Le gouvernement libéral, reprenant le pouvoir, remet un projet de loi sur le métier. Fortement majoritaire, il adopte, en octobre 2017, le Projet de loi n° 62, Loi favorisant le respect de la neutralité religieuse de l’État et visant notamment à encadrer les demandes d’accommodements pour un motif religieux dans certains organismes. Des groupes contestant l’article 10, obligeant à donner ou à recevoir des services à « visage découvert », ont gain de cause, obtenant la suspension de son application par la Cour supérieure du Québec. Il est difficile d’imposer de telles restrictions au Canada, en vertu des chartes des droits et libertés.

À la faveur d’un changement de gouvernement, le parti Coalition Avenir Québec (la CAQ, parti se disant pragmatiquement fédéraliste mais très nationaliste, dont le chef fut ministre péquiste), élu pour la première fois, dépose le 28 mars 2019 le Projet de loi 21 : Loi sur la laïcité de l’État. Afin d’échapper exceptionnellement aux chartes des droits et aux recours aux tribunaux, ce projet prévoit d’utiliser la « clause nonobstant ou dérogatoire » (art. 33), dont l’usage est prévu dans la constitution canadienne pour déroger à certains droits : « Le Parlement ou la législature d’une province peut adopter une loi où il est expressément déclaré que celle-ci ou une de ses dispositions a effet indépendamment d’une disposition donnée de l’article 2 ou des articles 7 à 15 de la présente charte. »

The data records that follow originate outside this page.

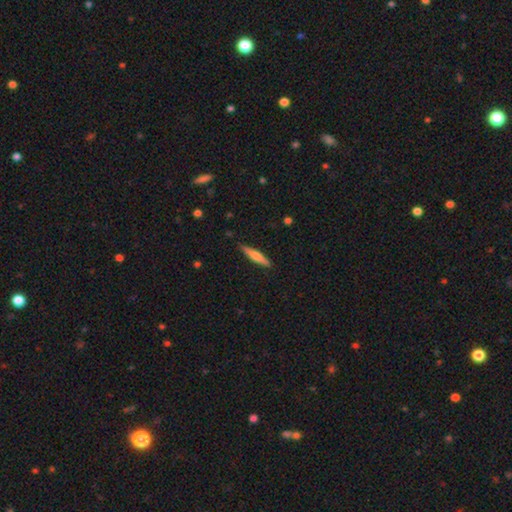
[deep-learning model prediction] Morphology: type=smooth (52%); roundness=cigar-shaped (88%); merging=none (89%).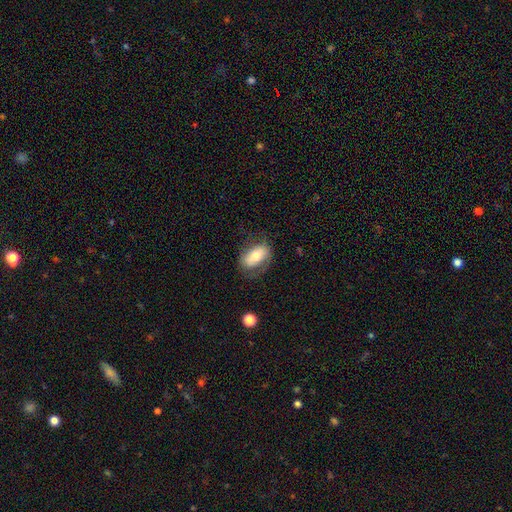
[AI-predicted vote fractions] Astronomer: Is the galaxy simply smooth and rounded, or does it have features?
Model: smooth — 58% (runner-up: featured or disk, 35%).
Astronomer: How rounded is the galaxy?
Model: in between — 90%.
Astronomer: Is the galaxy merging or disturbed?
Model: none — 62%.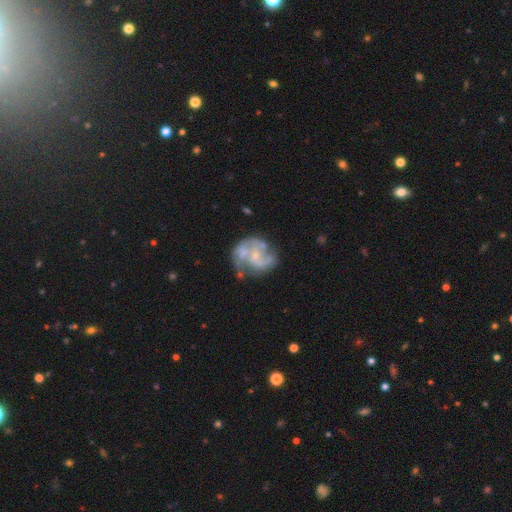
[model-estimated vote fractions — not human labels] smooth_or_featured: featured or disk (p=0.76) [alt: smooth p=0.17]
disk_edge_on: no (p=0.98) [alt: yes p=0.02]
bar: no (p=0.69) [alt: weak p=0.26]
has_spiral_arms: yes (p=0.73) [alt: no p=0.27]
spiral_winding: medium (p=0.45) [alt: tight p=0.29]
spiral_arm_count: 2 (p=0.43) [alt: can't tell p=0.25]
bulge_size: small (p=0.62) [alt: moderate p=0.25]
merging: none (p=0.47) [alt: minor disturbance p=0.22]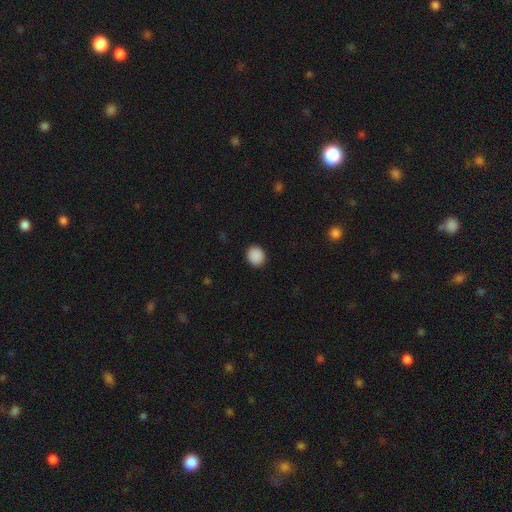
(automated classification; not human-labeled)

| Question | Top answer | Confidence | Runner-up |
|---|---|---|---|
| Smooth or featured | smooth | 90% | star or artifact (8%) |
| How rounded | round | 82% | in between (17%) |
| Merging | none | 91% | minor disturbance (6%) |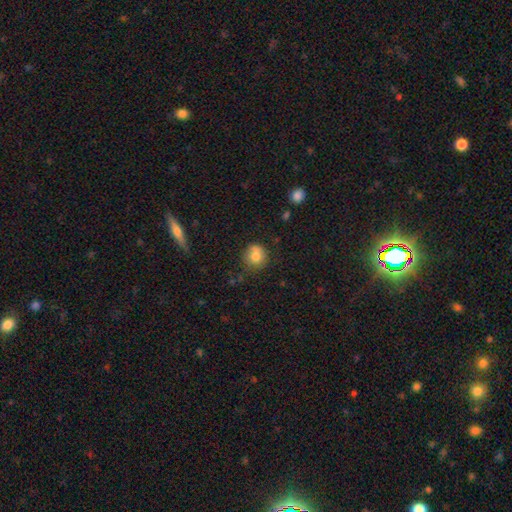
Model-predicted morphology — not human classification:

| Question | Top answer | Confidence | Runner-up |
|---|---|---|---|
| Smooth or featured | smooth | 79% | featured or disk (11%) |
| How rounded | round | 85% | in between (14%) |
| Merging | none | 66% | minor disturbance (22%) |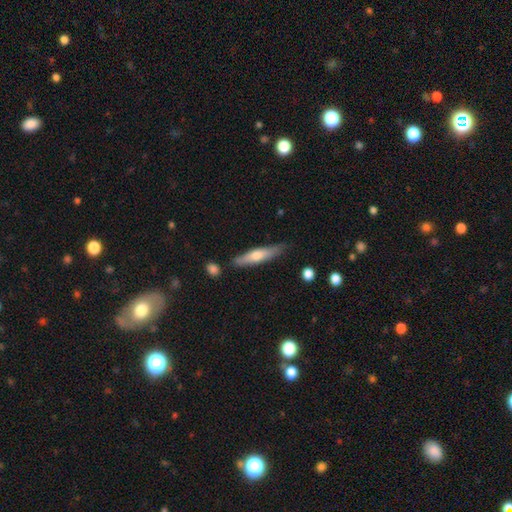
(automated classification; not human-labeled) Smooth or featured: featured or disk — 47% (smooth — 46%)
Merging: none — 82% (minor disturbance — 13%)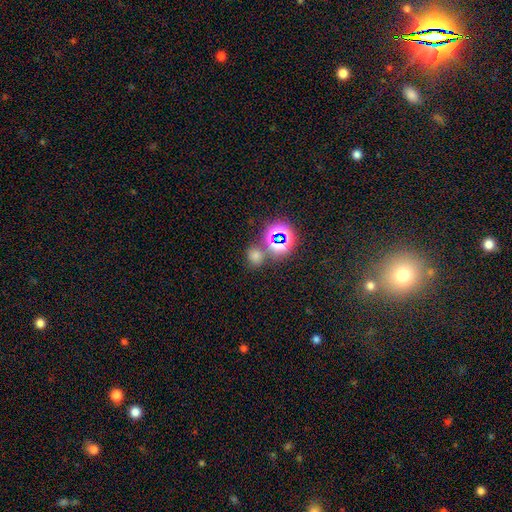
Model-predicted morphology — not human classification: Smooth or featured? Predicted: smooth (p=0.60). How rounded? Predicted: round (p=0.75). Merging? Predicted: none (p=0.67).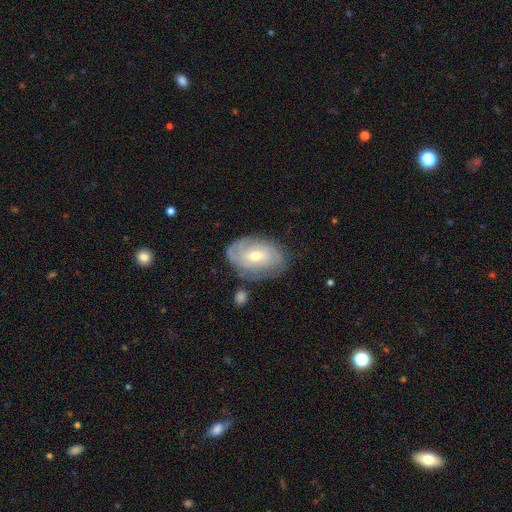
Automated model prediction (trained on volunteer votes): smooth-or-featured: featured or disk: 74% | smooth: 20% | star or artifact: 6%
  disk-edge-on: no: 95% | yes: 5%
    bar: weak: 48% | no: 40% | strong: 12%
    has-spiral-arms: yes: 86% | no: 14%
      spiral-winding: tight: 69% | medium: 24% | loose: 8%
      spiral-arm-count: can't tell: 44% | 2: 29% | 3: 13% | 4: 6% | 1: 4% | more than 4: 3%
    bulge-size: moderate: 58% | small: 39% | large: 2% | none: 1% | dominant: 1%
  merging: none: 72% | minor disturbance: 19% | major disturbance: 6% | merger: 3%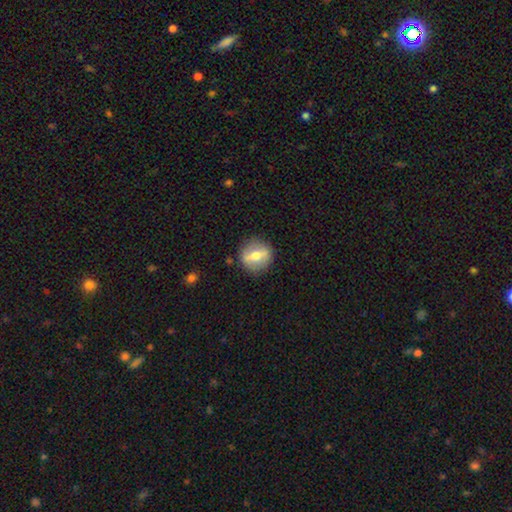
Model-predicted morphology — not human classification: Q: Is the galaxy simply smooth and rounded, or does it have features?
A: featured or disk — 49%.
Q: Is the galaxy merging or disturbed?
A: none — 85%.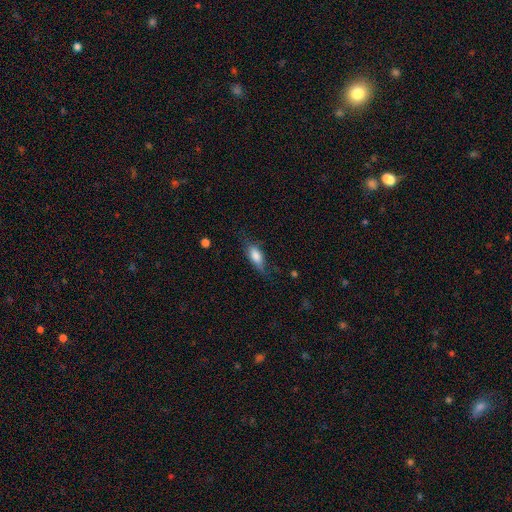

Si les quatre projets de loi abordent plusieurs questions liées aux accommodements raisonnables, les débats se centrent uniquement sur le port de signes religieux. Le parti libéral, tant en 2011 qu’en 2017, se borne à limiter le « visage couvert ». Le Parti Québécois comme la CAQ imposent une interdiction à un grand nombre de fonctionnaires. Le projet de loi 21 présenté par la CAQ va un peu moins loin que le PQ sur ce point, mais son annexe II énumérant les fonctions publiques concernées est très développée, incluant les enseignants du primaire et du secondaire, aspect le plus controversé. La CAQ soutient que toutes ces fonctions exercent un certain pouvoir de « coercition », faisant référence au rapport Bouchard-Taylor (étendant en fait cette notion à plusieurs fonctions autres que le rapport lui-même). Le recours à la clause dérogatoire fait croire qu’aucune poursuite judiciaire ne pourra en contester les applications, pour une durée de cinq ans (terme fixé par la constitution canadienne). Au moment d’écrire ce texte, le projet est pourtant déjà contesté. Une longue bataille judiciaire s’annonce, et les adversaires iront jusqu’à l’ONU s’il le faut. Si la CAQ rêve de reproduire le modèle français républicain, sur cette question, le contexte nord-américain et ses usages plutôt flexibles quant à la liberté de conscience et de religion posent obstacle à une interdiction du port des signes religieux, qui serait dénuée de controverses.

On retiendra ici deux particularités. Dans un premier temps, les projets de loi incluent le concept de laïcité lorsqu’ils sont proposés par des partis caractérisés par leur nationalisme plus affirmé et plus identitaire, alors qu’ils souhaitent distinguer le Québec du reste du Canada. Le parti libéral fait usage du concept de « neutralité religieuse », plus en phase avec le contexte législatif canadien. Dans un deuxième temps, si les projets de loi portent sur la gestion générale des accommodements raisonnables demandés par des individus pour des motifs religieux, les débats se centrent surtout sur les aspects symboliques et vestimentaires, comme ce fut le cas en France d’ailleurs, lors de la commission Stasi en 2003.

Sources :
- Lefebvre, S. et al. (ed.) 2018 Dix ans plus tard : La commission Bouchard-Taylor, succès ou échec ?, Montréal : Québec Amérique, pp. 75-86.
- Lefebvre, S. et al. (2017) Public Commissions on Cultural and Religious Diversity : Analysis, Reception and Challenges, UK : Routledge.
- Proulx J.-P. (prés.), Comité d’étude sur la religion à l’école, Laïcité et religions. Perspectives nouvelles pour l’école québécoise, Québec : Ministère de l’Éducation, Gouvernement du Québec, 1999.
- Plusieurs documents publics peuvent être téléchargés sur le répertoire PLURI.